Selama di rumah sakit, David sangat perhatian padanya. Kadang ia pergi untuk waktu yang cukup lama dan kemunculannya tidak begitu teratur. Ada kelas yang mesti dihadirinya katanya. Milena tak tahu apa maksudnya itu.
Setiap kali David datang menjenguknya, lelaki tampan itu akan membawakan Milena makanan olahan dari pisang. Entah itu kue, keripik, atau roti, atau jus, atau apapun berbahan dasar pisang. Ia menikmati semua perlakuan itu.
Hanya saja ia tak nyaman dengan selang infus yang menempel di lengannya. David bilang itu membuatnya agar cepat sehat. Ia tak tahu dunia manusia, jadi ia percaya saja pada manusia tampan nan baik hati itu. Milena tak ada niat untuk mengacau atau melakukan tindakan jahil lainnya. Ia benar-benar lelah, tak ada semangat untuk apapun, kecuali beristirahat penuh. Ditambah lagi orang-orang di sekelilingnya saat ini begitu menyenangkan. Beberapa agak pemarah, tapi ia santai saja dengan itu.
Di rumah sakit itu, dokter Chris sudah akrab dengannya. Ia beruntung kepribadian riang dokter Chris membuatnya mudah bergaul dan larut dalam pembicaraan setiap kali mereka bertemu. Dan dokter Ames adalah orang kedua yang akrab dengannya, selebihnya orang-orang yang ia temui seperti orang asing yang menjaga jarak darinya.

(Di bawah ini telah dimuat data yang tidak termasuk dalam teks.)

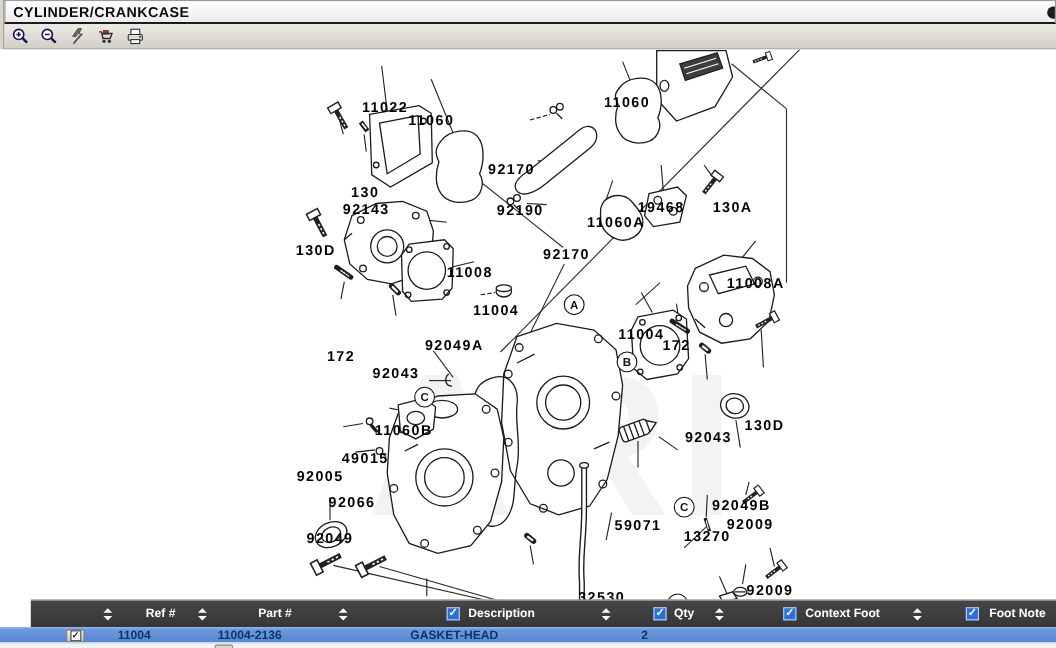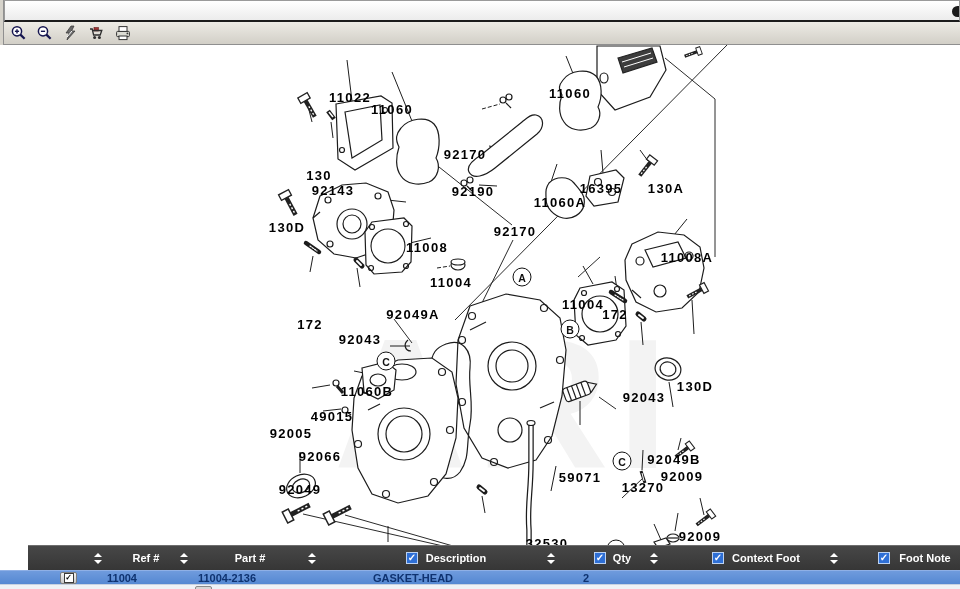--- a/index.html
+++ b/index.html
@@ -38,20 +38,21 @@
        border:1px solid #7e7e7e;border-radius:2px;box-sizing:border-box;display:flex;align-items:center;justify-content:center;cursor:pointer;}
   .rcb .box{width:8px;height:8px;background:#fff;border:1px solid #3a3a3a;font-size:8px;line-height:7px;font-weight:bold;color:#000;text-align:center;}
   .grid-partial{position:absolute;left:0;top:584px;width:960px;height:5px;background:#eff2f6;border-top:1px solid #c8d2e0;box-sizing:border-box;overflow:hidden;}
   .rcb-stub{position:absolute;left:195px;top:1px;width:15px;height:8px;background:#d6d6d6;border:1px solid #8a8a8a;border-radius:2px;}
 </style>
 </head>
 <body>
 
 <div class="gutter"></div>
 <div class="titlebar">
+  <span class="title">CYLINDER/CRANKCASE</span>
   <span class="tb-glyph"></span>
 </div>
 
 <div class="toolbar">
   <button class="tool-btn">
     <svg width="18" height="16" viewBox="0 0 18 16">
       <circle cx="7" cy="6.3" r="4.6" fill="#fff" stroke="#15154f" stroke-width="1.5"></circle>
       <line x1="7" y1="4.2" x2="7" y2="8.4" stroke="#15154f" stroke-width="1.4"></line>
       <line x1="4.9" y1="6.3" x2="9.1" y2="6.3" stroke="#15154f" stroke-width="1.4"></line>
       <line x1="10.4" y1="9.6" x2="14.6" y2="13.8" stroke="#15154f" stroke-width="2.2"></line>
@@ -332,28 +333,28 @@
         <use href="#bolt" transform="translate(711,514) rotate(143)"></use>
         <use href="#bolt" transform="translate(288,516) rotate(-27) scale(1.35)"></use>
         <use href="#bolt" transform="translate(329,518) rotate(-27) scale(1.35)"></use>
         <use href="#bolt" transform="translate(699,51) rotate(160) scale(0.85)"></use>
       </g>
     </g>
   </svg>
 
   <div class="plbl" style="left:350px;top:52px">11022</div>
   <div class="plbl" style="left:392px;top:64px">11060</div>
-  <div class="plbl" style="left:319px;top:130px">130</div>
+  <div class="plbl" style="left:332px;top:130px">130</div>
   <div class="plbl" style="left:333px;top:145px">92143</div>
   <div class="plbl" style="left:570px;top:48px">11060</div>
   <div class="plbl" style="left:465px;top:109px">92170</div>
   <div class="plbl" style="left:473px;top:146px">92190</div>
   <div class="plbl" style="left:515px;top:186px">92170</div>
   <div class="plbl" style="left:560px;top:157px">11060A</div>
-  <div class="plbl" style="left:601px;top:143px">16395</div>
+  <div class="plbl" style="left:601px;top:143px">19468</div>
   <div class="plbl" style="left:666px;top:143px">130A</div>
   <div class="plbl" style="left:287px;top:182px">130D</div>
   <div class="plbl" style="left:427px;top:202px">11008</div>
   <div class="plbl" style="left:451px;top:237px">11004</div>
   <div class="plbl" style="left:413px;top:269px">92049A</div>
   <div class="plbl" style="left:310px;top:279px">172</div>
   <div class="plbl" style="left:360px;top:294px">92043</div>
   <div class="plbl" style="left:687px;top:212px">11008A</div>
   <div class="plbl" style="left:583px;top:259px">11004</div>
   <div class="plbl" style="left:615px;top:269px">172</div>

Matilda, perempuan unik. Ia adalah perawat yang bertugas mengurusinya dan memiliki sikap seperti patung hidup. Orangnya kaku, usianya sekitar tiga puluhan, agak gemuk, rambut coklat panjangnya diikat tinggi dengan dandanan berlebihan—membuatnya terlihat lebih tua dari usianya.
Matilda hanya bersuara jika ditanya sesuatu. Keberadaannya mirip hantu. Ketika tiba waktunya minum obat, Matilda biasa mengawasinya seperti burung hantu, tak berkedip, tak bergerak, hanya memandangnya dengan tatapan tajam siap menerkam. Ia mendapat perlakuan tak menyenangkan itu gara-gara keengganannya meminum obat. Milena tak suka minum obat, kalaupun iya, itu dalam keadaan darurat.
Dokter Ames yang menaruh minat dan penasaran pada kasus Milena, memutuskan akan melakukan beberapa pemeriksaan rutin padanya sampai tiba saat akan keluar dari rumah sakit. Ia juga meminta izin agar Milena setuju menjadi objek pengamatannya, meski Milena tak suka dianggap tak normal, ia setuju saja—toh sikap dokter itu sudah seperti seorang teman lama padanya ketimbang dokter berjubah putih yang kaku: Ia sangat ramah, baik, pengertian, lembut, dan dewasa. Baru kali ini ia begitu akrab dengan seseorang. Ajaibnya lagi seorang manusia! Mungkin jika dokter Ames adalah peri, ia akan mematuhi semua ucapannya dan tak akan ada insiden semacam ini. Terjebak di dunia manusia...
Jadi Rabu sore itu, ia menemui sang dokter di luar jadwal konsultasinya. Ia sangat suka sesi konsultasi, selain bebas meluapkan segala isi hatinya, coklat gratis selalu ditentengnya pulang kembali ke kamarnya.
"Jadi, bagaimana perasaanmu saat ini?" tanyanya. "Apa kepalamu baik-baik saja?" Ia menyodorkan sekotak coklat Ferrero Rocher ke arah Milena.